Berikut adalah ringkasan biaya dan faktor yang memengaruhi:
- Harga avtur naik dari Rp 13.656 per liter menjadi Rp 23.551 per liter.
- Garuda Indonesia mengusulkan tambahan Rp 7,9 juta per jemaah.
- Saudia mengusulkan tambahan US$480 per jemaah (sekitar Rp 7,2 juta dengan kurs US$1 = Rp 15.000).
- Estimasi biaya total penerbangan per jemaah: Rp 46,9 juta – Rp 50,8 juta.
- Alokasi APBN untuk menutup tambahan: Rp 1,77 triliun.
Menteri Koordinator Bidang Perekonomian, Airlangga Hartarto, menegaskan bahwa pemerintah telah menahan kenaikan biaya haji agar tidak menambah beban pada masyarakat. Ia mencatat, “Biaya haji 2026 sudah diturunkan Rp 2 juta, dan dampak kenaikan avtur di‑absorb oleh pemerintah sehingga tidak ada kenaikan biaya haji bagi jemaah.”
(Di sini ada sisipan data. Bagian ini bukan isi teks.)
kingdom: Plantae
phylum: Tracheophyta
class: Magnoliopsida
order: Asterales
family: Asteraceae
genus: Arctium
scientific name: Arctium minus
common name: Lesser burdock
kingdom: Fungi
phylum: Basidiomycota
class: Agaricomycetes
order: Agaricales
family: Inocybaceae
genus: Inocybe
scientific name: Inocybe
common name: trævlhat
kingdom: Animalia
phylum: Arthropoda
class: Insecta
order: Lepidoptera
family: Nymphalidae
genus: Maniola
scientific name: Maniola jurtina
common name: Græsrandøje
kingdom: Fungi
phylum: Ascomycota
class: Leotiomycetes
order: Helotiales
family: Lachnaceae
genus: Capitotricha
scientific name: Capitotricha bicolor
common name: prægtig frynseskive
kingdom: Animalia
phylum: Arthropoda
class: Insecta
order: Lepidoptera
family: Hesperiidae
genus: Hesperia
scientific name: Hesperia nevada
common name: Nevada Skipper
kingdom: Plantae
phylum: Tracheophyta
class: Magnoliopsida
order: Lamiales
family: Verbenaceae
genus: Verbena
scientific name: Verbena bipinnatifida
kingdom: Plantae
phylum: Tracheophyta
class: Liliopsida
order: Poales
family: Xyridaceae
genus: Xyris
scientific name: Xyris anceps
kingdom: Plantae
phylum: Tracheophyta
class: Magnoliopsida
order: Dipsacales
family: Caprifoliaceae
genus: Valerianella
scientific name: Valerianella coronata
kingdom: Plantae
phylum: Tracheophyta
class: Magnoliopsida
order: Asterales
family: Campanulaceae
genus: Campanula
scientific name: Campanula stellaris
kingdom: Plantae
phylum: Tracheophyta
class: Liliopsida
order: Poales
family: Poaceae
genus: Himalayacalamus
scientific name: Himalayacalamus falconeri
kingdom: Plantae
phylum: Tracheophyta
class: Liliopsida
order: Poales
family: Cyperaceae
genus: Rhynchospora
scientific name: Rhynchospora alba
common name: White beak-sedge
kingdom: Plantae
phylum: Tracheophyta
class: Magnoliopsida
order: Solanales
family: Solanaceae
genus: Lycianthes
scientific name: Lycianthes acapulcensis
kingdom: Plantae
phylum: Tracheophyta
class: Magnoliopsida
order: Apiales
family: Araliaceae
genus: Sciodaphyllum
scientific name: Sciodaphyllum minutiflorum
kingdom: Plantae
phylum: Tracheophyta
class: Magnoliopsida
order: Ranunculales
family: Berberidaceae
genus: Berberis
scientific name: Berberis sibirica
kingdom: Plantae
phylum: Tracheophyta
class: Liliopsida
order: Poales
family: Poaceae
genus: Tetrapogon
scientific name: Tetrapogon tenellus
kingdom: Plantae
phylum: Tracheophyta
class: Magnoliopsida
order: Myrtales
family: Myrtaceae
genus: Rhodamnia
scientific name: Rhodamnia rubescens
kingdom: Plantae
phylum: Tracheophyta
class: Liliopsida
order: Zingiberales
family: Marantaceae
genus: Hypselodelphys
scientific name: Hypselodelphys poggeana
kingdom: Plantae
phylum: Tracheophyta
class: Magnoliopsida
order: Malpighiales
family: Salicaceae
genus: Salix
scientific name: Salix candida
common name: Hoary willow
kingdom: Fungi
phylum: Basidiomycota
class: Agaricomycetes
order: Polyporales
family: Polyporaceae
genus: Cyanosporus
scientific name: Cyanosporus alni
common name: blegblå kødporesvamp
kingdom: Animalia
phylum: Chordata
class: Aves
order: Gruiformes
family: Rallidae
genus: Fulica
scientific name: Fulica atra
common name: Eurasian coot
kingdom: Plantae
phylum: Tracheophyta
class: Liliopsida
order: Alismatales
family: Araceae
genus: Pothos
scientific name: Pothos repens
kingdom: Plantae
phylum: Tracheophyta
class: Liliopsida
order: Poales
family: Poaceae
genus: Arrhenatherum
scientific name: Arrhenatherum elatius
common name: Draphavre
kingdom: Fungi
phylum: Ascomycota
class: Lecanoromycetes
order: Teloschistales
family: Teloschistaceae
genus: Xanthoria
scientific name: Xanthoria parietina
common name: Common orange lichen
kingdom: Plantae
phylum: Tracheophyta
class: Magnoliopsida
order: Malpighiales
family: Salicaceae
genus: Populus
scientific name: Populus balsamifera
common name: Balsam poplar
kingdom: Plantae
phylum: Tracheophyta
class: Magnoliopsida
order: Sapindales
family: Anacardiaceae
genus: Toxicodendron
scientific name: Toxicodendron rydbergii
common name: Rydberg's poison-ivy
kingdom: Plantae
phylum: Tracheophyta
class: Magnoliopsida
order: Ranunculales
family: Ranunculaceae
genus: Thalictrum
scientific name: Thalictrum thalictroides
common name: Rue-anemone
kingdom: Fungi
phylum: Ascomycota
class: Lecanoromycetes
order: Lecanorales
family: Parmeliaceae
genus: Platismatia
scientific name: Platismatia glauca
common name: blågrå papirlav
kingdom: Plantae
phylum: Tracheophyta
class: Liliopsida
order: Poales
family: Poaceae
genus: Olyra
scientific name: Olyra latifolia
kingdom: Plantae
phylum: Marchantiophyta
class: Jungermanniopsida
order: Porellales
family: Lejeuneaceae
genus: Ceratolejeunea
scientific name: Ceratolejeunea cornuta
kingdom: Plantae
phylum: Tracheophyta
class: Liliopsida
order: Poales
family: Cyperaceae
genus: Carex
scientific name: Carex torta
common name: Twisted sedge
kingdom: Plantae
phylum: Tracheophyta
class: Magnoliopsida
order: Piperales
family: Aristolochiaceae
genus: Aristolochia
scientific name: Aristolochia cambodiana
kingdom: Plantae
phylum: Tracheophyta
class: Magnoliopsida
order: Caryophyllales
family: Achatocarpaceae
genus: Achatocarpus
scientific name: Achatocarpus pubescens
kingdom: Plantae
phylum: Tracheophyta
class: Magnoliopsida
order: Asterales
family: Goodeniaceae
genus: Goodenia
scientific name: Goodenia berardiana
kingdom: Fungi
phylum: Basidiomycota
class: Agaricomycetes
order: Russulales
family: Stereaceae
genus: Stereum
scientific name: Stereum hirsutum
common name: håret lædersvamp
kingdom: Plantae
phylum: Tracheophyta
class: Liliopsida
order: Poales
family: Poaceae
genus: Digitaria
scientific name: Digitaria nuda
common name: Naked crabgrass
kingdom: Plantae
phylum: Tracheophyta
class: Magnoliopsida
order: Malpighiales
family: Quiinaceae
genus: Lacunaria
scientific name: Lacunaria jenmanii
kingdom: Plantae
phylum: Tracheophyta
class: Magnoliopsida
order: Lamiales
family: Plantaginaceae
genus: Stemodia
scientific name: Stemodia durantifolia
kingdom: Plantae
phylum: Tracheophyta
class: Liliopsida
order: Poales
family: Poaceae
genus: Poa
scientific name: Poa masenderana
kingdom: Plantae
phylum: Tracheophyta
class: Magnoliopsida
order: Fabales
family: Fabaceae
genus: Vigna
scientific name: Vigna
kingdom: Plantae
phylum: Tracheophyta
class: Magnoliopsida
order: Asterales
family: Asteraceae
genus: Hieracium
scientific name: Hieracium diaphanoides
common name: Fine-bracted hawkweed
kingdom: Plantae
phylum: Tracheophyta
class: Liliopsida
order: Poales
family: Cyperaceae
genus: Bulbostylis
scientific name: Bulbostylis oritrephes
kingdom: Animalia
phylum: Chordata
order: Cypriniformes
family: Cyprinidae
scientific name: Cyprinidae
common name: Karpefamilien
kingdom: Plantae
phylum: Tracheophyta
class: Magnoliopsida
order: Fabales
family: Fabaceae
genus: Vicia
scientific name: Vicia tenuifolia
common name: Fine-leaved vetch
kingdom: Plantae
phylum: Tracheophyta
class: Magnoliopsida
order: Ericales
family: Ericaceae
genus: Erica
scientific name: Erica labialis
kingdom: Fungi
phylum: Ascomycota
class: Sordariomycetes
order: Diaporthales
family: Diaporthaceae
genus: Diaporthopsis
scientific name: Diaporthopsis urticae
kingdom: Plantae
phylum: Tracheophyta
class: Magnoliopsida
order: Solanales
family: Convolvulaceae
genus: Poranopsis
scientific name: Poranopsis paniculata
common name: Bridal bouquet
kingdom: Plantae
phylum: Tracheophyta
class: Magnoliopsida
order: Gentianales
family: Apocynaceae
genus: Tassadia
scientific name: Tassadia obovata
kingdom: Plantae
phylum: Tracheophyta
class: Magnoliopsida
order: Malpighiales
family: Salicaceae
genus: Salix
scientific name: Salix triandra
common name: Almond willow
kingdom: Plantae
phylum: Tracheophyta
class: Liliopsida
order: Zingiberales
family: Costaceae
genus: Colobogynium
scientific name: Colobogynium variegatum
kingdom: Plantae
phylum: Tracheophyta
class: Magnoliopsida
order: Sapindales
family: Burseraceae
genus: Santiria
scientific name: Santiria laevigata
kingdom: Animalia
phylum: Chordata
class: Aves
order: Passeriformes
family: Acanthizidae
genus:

Secara operasional, Kementerian Haji (Kemenhaj) terus memantau situasi geopolitik di Timur Tengah. Pada 30 Maret 2026, Garuda Indonesia mengirim surat resmi mengenai usulan penyesuaian tarif, diikuti oleh Saudi Airlines pada 31 Maret 2026. Meski demikian, pemerintah menegaskan bahwa penyesuaian harga tidak akan memengaruhi biaya yang harus dibayar jemaah. “Kami pastikan, perubahan harga tidak akan dibebankan kepada jemaah. Negara hadir untuk melindungi jemaah,” kata Irfan Yusuf dalam rapat kerja dengan Komisi VIII DPR RI.
Dengan dukungan finansial dari APBN dan kebijakan penurunan biaya haji, diharapkan pelaksanaan ibadah haji tahun 2026 dapat berjalan lancar tanpa beban tambahan bagi umat. Pemerintah juga berharap kondisi ketegangan di Timur Tengah akan mereda, sehingga rute penerbangan alternatif tidak diperlukan dan biaya operasional dapat tetap terkendali.
Kesimpulannya, meski biaya operasional penerbangan haji 2026 mengalami lonjakan signifikan akibat harga avtur yang naik, kebijakan Presiden Prabowo Subianto dan alokasi dana APBN sebesar Rp 1,77 triliun memastikan bahwa jemaah tidak akan menanggung tambahan biaya tersebut. Langkah ini mempertegas komitmen pemerintah dalam melindungi kepentingan ekonomi umat, sekaligus menjaga stabilitas anggaran haji nasional.